● Prompt
What is needed is every line from the one holding "right eye: (91, 102)" to the last line of the data below, printed exactly and without pictures.
Start of The records
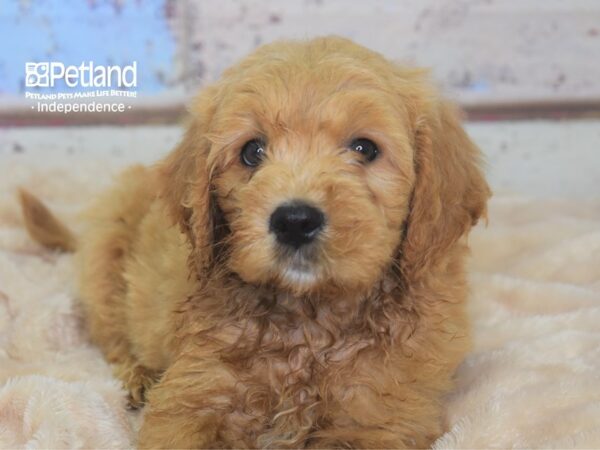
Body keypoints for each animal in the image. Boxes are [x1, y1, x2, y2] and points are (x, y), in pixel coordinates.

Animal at [22, 37, 492, 448]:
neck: (308, 322)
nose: (295, 221)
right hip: (105, 255)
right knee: (114, 335)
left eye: (364, 148)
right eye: (252, 152)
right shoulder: (192, 396)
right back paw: (139, 375)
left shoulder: (381, 417)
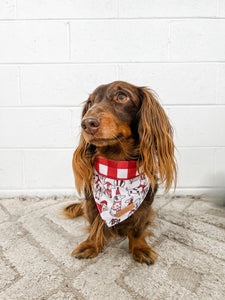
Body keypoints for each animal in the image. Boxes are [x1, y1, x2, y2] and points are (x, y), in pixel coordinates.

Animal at [62, 81, 176, 264]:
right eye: (91, 102)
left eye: (122, 97)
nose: (87, 123)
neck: (116, 165)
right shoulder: (92, 202)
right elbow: (95, 223)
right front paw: (91, 244)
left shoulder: (145, 205)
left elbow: (138, 228)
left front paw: (140, 247)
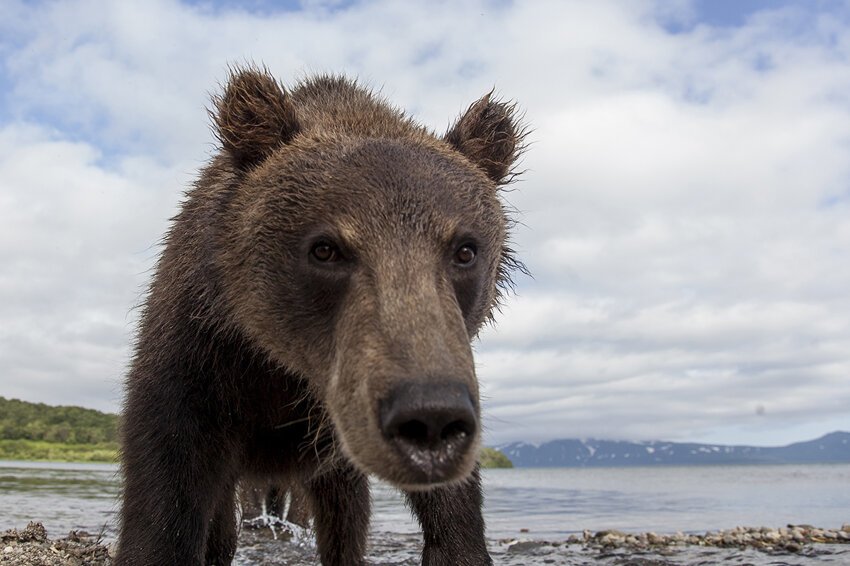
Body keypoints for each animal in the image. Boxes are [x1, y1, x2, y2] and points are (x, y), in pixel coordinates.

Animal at [116, 64, 520, 564]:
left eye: (465, 250)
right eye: (325, 249)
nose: (430, 417)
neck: (289, 371)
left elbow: (452, 512)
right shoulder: (199, 356)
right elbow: (165, 491)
End of The records
● Answer for the task
right eye: (91, 102)
left eye: (122, 97)
nose: (87, 123)
neck: (116, 165)
right shoulder: (92, 202)
right elbow: (95, 223)
right front paw: (91, 244)
left shoulder: (145, 205)
left elbow: (138, 228)
left front paw: (140, 247)
Body keypoints for each animal in the image. Boxes are [x1, y1, x2, y2] and points are (x, y), in pixel coordinates.

Animal at [116, 64, 520, 564]:
left eye: (465, 250)
right eye: (325, 249)
nose: (430, 417)
neck: (289, 371)
left elbow: (452, 512)
right shoulder: (199, 356)
right elbow: (165, 491)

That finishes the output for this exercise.